─── Stored data ───

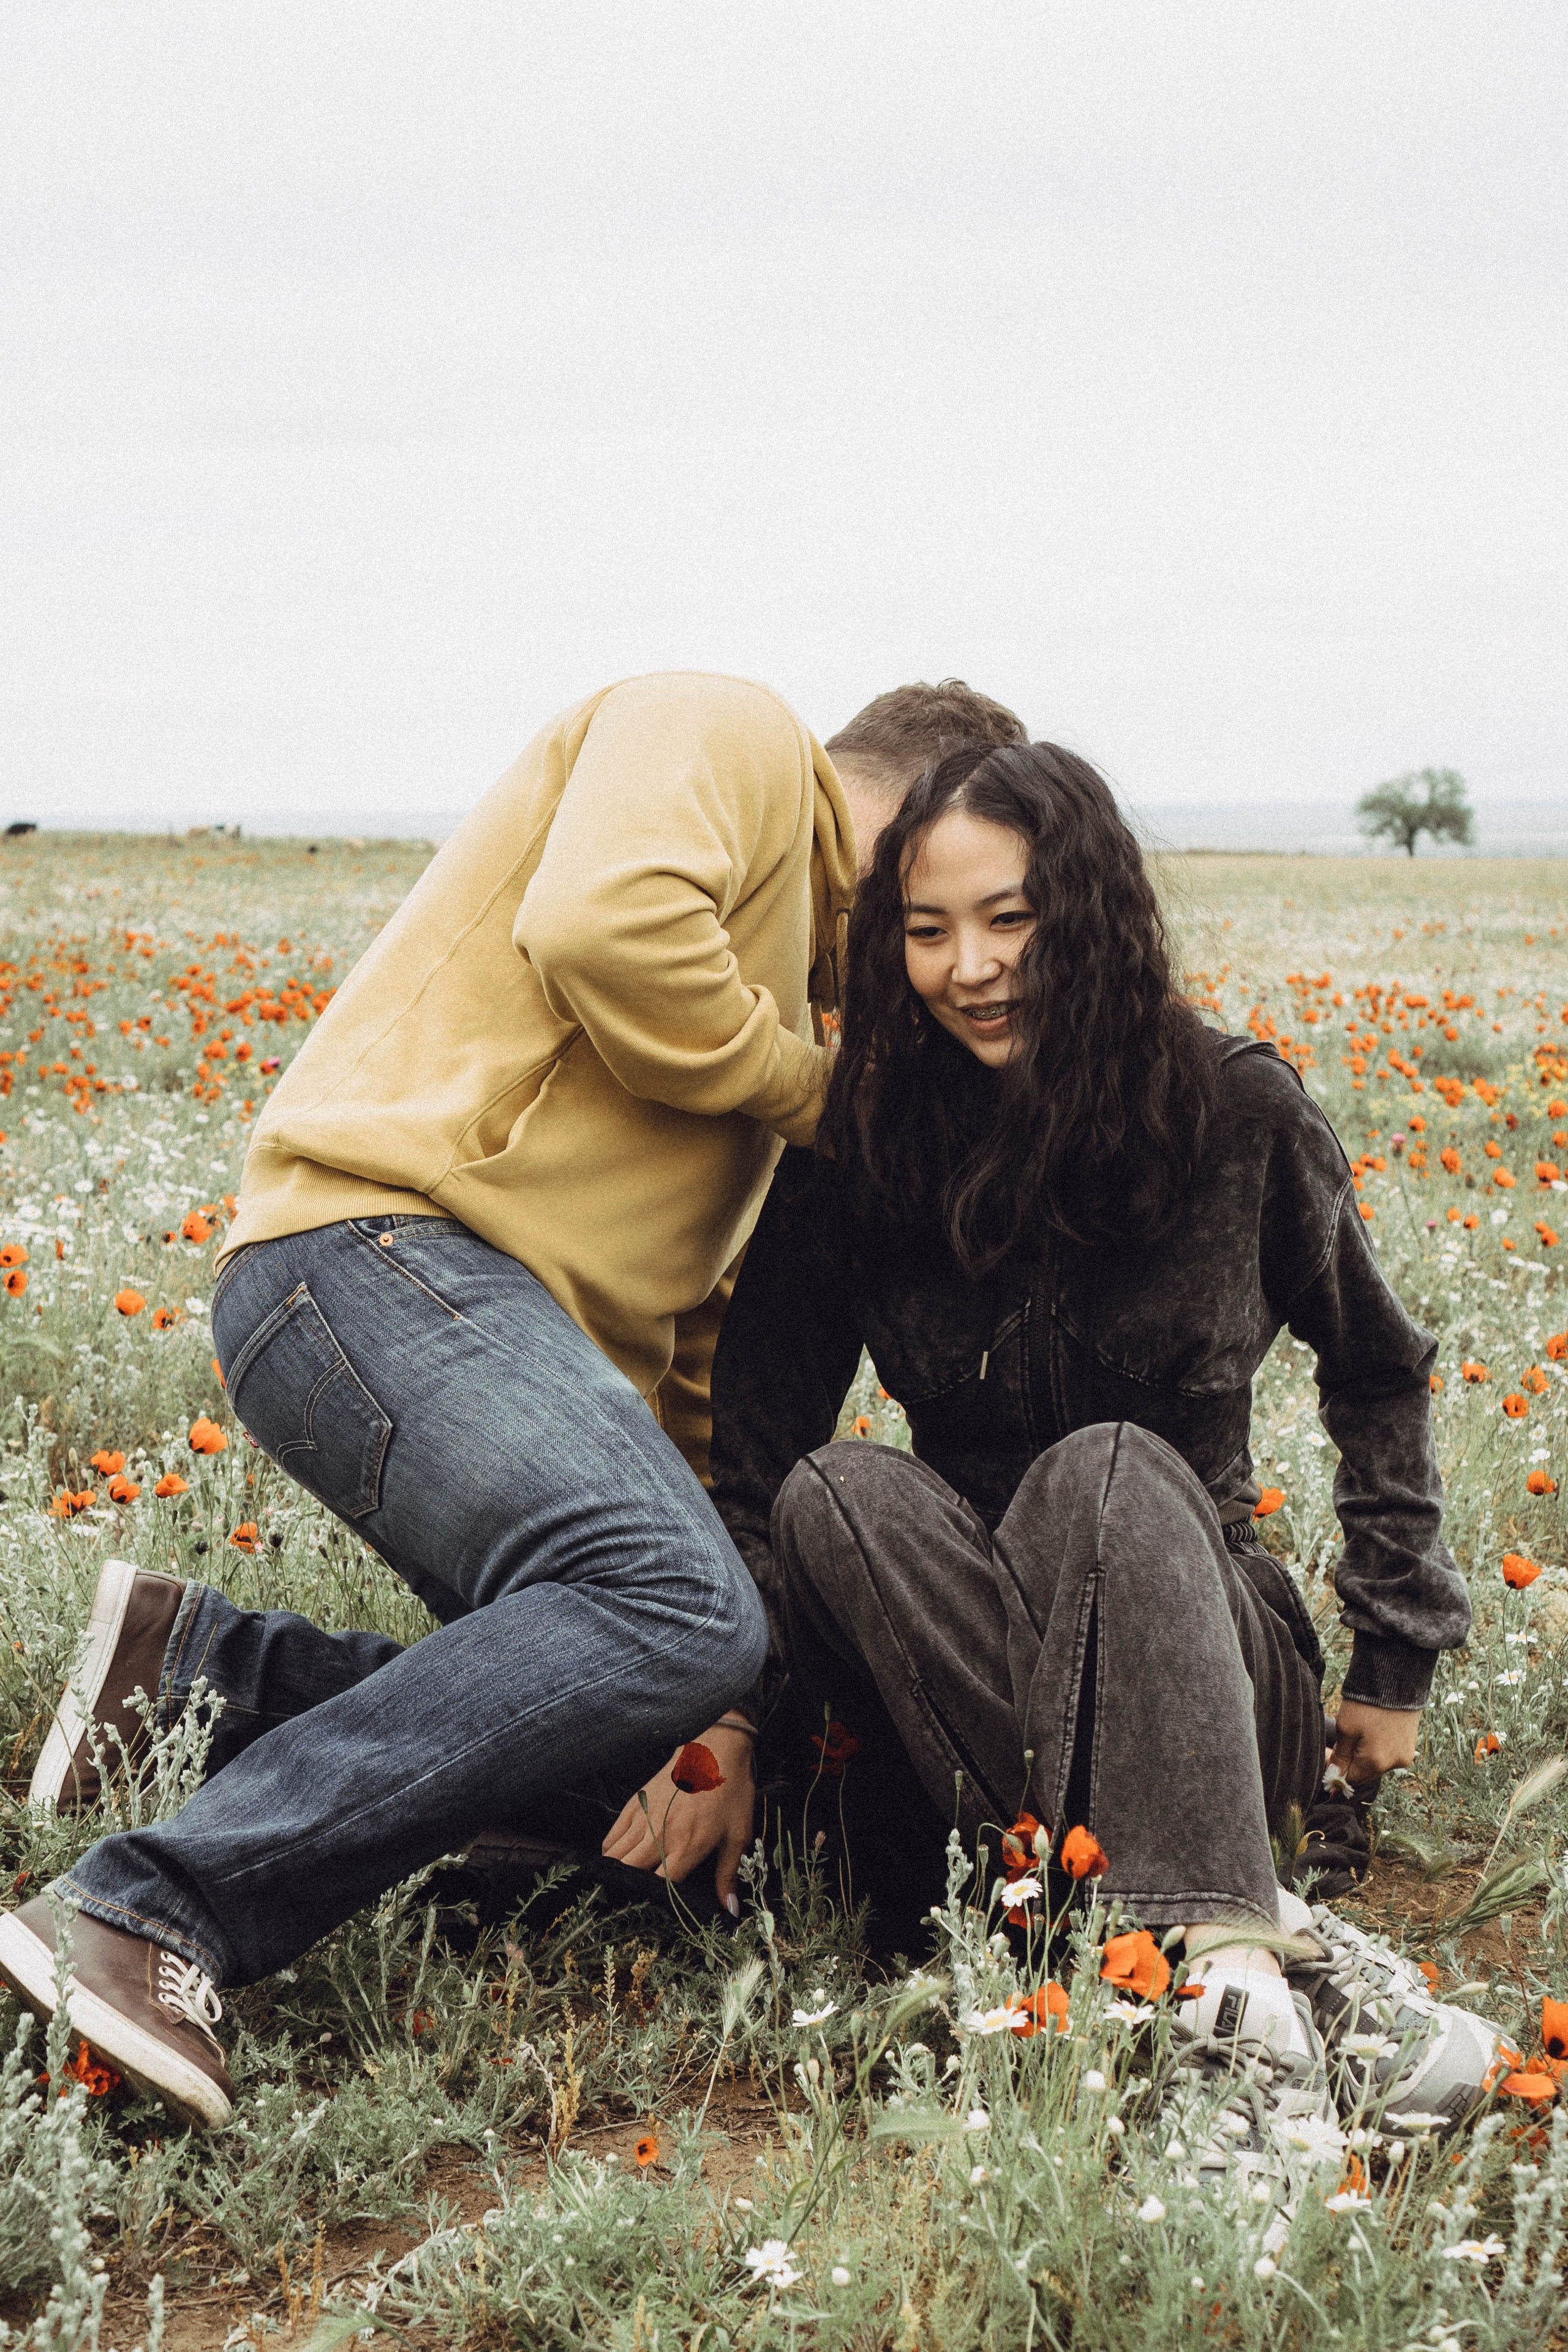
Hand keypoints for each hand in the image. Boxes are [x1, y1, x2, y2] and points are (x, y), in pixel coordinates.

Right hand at [601, 1721, 756, 1914]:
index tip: (658, 1910)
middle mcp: (660, 1835)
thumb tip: (731, 1911)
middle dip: (628, 1892)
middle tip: (632, 1902)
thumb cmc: (730, 1794)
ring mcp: (643, 1818)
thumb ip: (728, 1875)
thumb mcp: (738, 1836)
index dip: (656, 1903)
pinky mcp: (634, 1804)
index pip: (660, 1888)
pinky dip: (611, 1852)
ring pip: (614, 1857)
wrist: (714, 1750)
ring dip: (616, 1873)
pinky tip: (620, 1860)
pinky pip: (611, 1837)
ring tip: (621, 1885)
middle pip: (629, 1874)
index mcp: (687, 1846)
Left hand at [1329, 1699, 1420, 1786]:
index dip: (1337, 1770)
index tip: (1329, 1754)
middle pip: (1365, 1774)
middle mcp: (1394, 1764)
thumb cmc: (1367, 1703)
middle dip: (1351, 1762)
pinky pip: (1389, 1755)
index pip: (1350, 1780)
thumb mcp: (1345, 1728)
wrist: (1396, 1680)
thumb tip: (1334, 1775)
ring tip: (1360, 1731)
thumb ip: (1340, 1756)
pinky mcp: (1410, 1745)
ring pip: (1377, 1764)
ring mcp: (1405, 1755)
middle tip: (1342, 1740)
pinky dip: (1378, 1748)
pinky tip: (1373, 1730)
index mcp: (1376, 1762)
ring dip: (1365, 1755)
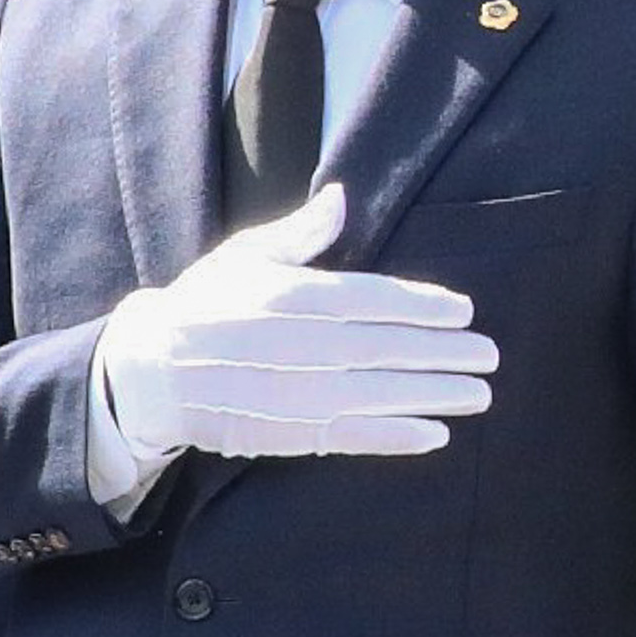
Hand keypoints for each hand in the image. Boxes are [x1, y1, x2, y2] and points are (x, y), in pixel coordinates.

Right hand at [94, 187, 497, 460]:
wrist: (145, 372)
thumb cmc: (205, 304)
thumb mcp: (245, 256)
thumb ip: (300, 234)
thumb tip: (341, 198)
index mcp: (285, 297)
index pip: (367, 299)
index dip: (420, 306)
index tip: (464, 311)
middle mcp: (289, 346)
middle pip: (380, 348)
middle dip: (441, 353)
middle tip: (490, 355)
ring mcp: (286, 394)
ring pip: (372, 395)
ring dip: (431, 396)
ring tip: (478, 394)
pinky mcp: (280, 433)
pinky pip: (345, 438)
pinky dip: (392, 438)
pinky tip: (434, 436)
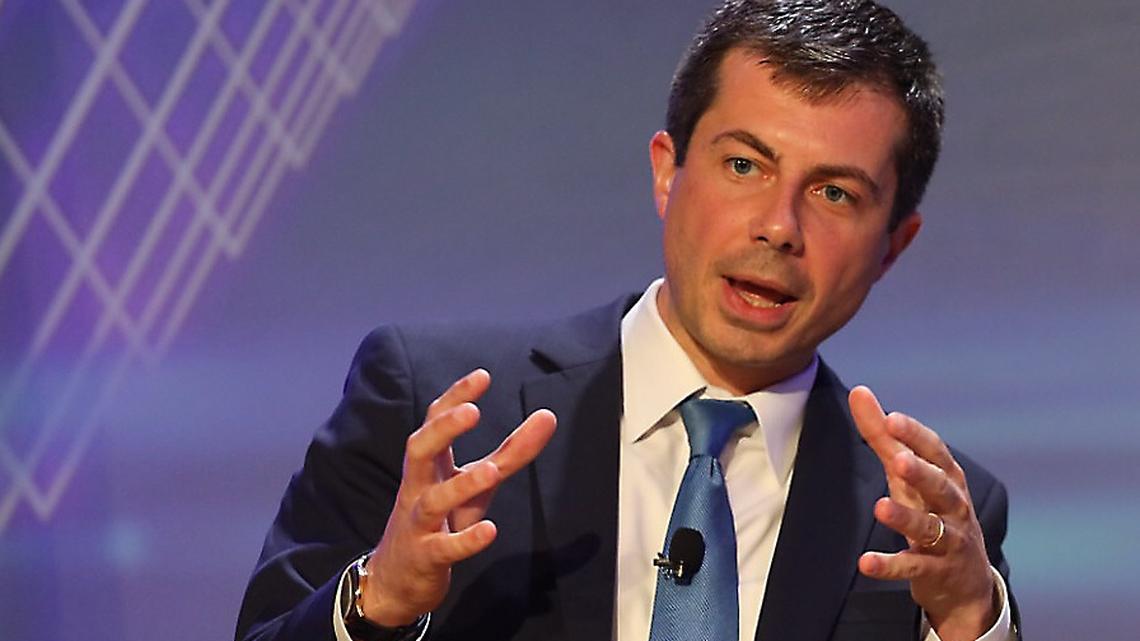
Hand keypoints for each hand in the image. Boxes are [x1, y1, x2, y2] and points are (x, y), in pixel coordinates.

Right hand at [361, 368, 556, 625]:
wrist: (397, 580)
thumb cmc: (442, 521)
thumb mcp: (478, 485)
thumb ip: (511, 452)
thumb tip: (548, 416)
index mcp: (430, 465)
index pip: (433, 422)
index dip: (455, 397)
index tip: (482, 376)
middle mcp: (419, 488)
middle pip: (419, 450)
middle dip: (443, 430)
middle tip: (472, 411)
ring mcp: (419, 523)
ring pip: (433, 500)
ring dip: (461, 485)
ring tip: (491, 471)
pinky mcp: (426, 557)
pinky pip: (443, 548)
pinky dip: (465, 541)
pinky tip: (490, 531)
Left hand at [849, 386, 997, 640]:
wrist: (966, 581)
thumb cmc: (933, 511)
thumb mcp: (907, 474)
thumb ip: (883, 436)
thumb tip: (859, 392)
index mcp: (948, 478)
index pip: (936, 452)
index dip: (915, 436)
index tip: (892, 419)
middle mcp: (954, 506)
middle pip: (940, 487)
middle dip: (922, 473)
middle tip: (899, 460)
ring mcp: (949, 541)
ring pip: (929, 528)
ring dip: (906, 518)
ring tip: (881, 508)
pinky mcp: (937, 572)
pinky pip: (913, 567)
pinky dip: (890, 565)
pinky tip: (866, 562)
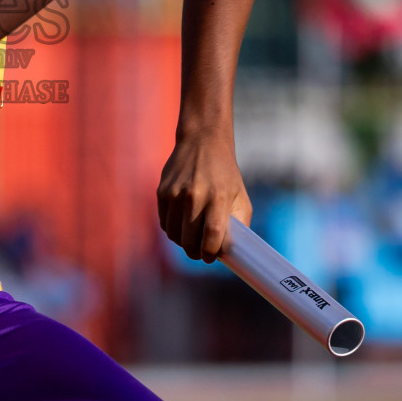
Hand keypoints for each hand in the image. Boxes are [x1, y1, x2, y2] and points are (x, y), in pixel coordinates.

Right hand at [156, 132, 251, 262]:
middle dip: (195, 253)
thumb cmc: (225, 174)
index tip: (210, 257)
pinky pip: (164, 223)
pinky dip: (173, 230)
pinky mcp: (162, 192)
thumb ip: (239, 224)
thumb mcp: (240, 196)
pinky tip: (182, 226)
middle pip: (189, 239)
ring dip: (182, 243)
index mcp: (218, 196)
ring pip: (174, 235)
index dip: (210, 252)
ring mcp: (175, 194)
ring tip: (191, 240)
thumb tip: (230, 251)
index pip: (212, 234)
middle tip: (200, 254)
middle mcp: (194, 195)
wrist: (201, 143)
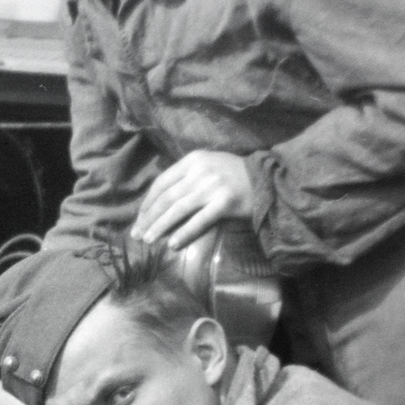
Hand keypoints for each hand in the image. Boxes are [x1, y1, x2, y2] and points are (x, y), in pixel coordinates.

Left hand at [130, 150, 253, 248]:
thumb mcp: (207, 166)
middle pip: (166, 198)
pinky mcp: (225, 203)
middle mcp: (200, 171)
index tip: (139, 219)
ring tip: (149, 240)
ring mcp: (213, 187)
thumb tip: (159, 201)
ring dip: (160, 227)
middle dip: (149, 218)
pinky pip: (199, 221)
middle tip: (137, 234)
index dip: (148, 203)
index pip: (162, 182)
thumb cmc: (234, 175)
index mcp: (193, 160)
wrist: (266, 179)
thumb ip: (185, 177)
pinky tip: (173, 244)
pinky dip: (184, 233)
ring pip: (178, 209)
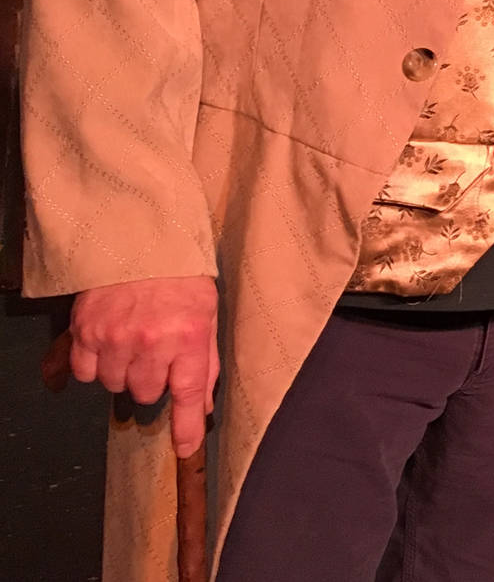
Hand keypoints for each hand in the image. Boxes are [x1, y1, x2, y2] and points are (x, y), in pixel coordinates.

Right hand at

───

_Task directions:_ Look above for the line containing "thumb cmc: (730, 1794)", then write out every line from there down to the line containing "thumb ip: (300, 234)", that line included, with no pictures.

_Solution to this exercise:_
thumb cmc: (730, 1794)
ring mcp: (643, 1818)
thumb ip: (728, 1875)
thumb mcp: (738, 1836)
index dip: (656, 1903)
pinky mcp: (634, 1804)
index pip: (660, 1888)
pinky dip: (611, 1852)
ring pip: (614, 1857)
wrist: (714, 1750)
ring dip: (616, 1873)
pinky tip: (620, 1860)
pinky pip: (611, 1837)
ring tip: (621, 1885)
middle pip: (629, 1874)
index mcp: (687, 1846)
Left hand at [1329, 1699, 1420, 1786]:
index dip: (1337, 1770)
index tip: (1329, 1754)
middle pip: (1365, 1774)
middle mcp: (1394, 1764)
thumb cmc: (1367, 1703)
middle dip: (1351, 1762)
pinky pip: (1389, 1755)
index pip: (1350, 1780)
thumb mcp: (1345, 1728)
wrist: (1396, 1680)
thumb tip: (1334, 1775)
ring tip: (1360, 1731)
thumb ip: (1340, 1756)
pinky mcp: (1410, 1745)
ring pip: (1377, 1764)
ring mcp: (1405, 1755)
middle tip: (1342, 1740)
pinky dip: (1378, 1748)
pinky tip: (1373, 1730)
index mcp: (1376, 1762)
ring dip: (1365, 1755)
Hand keypoints for each hand in the image. Boxes are [x1, y1, x2, y2] and points are (x, y), in pixel coordinates.

Right hand at [94, 187, 497, 460]:
wrist: (145, 372)
thumb cmc: (205, 304)
thumb mcp: (245, 256)
thumb ip: (300, 234)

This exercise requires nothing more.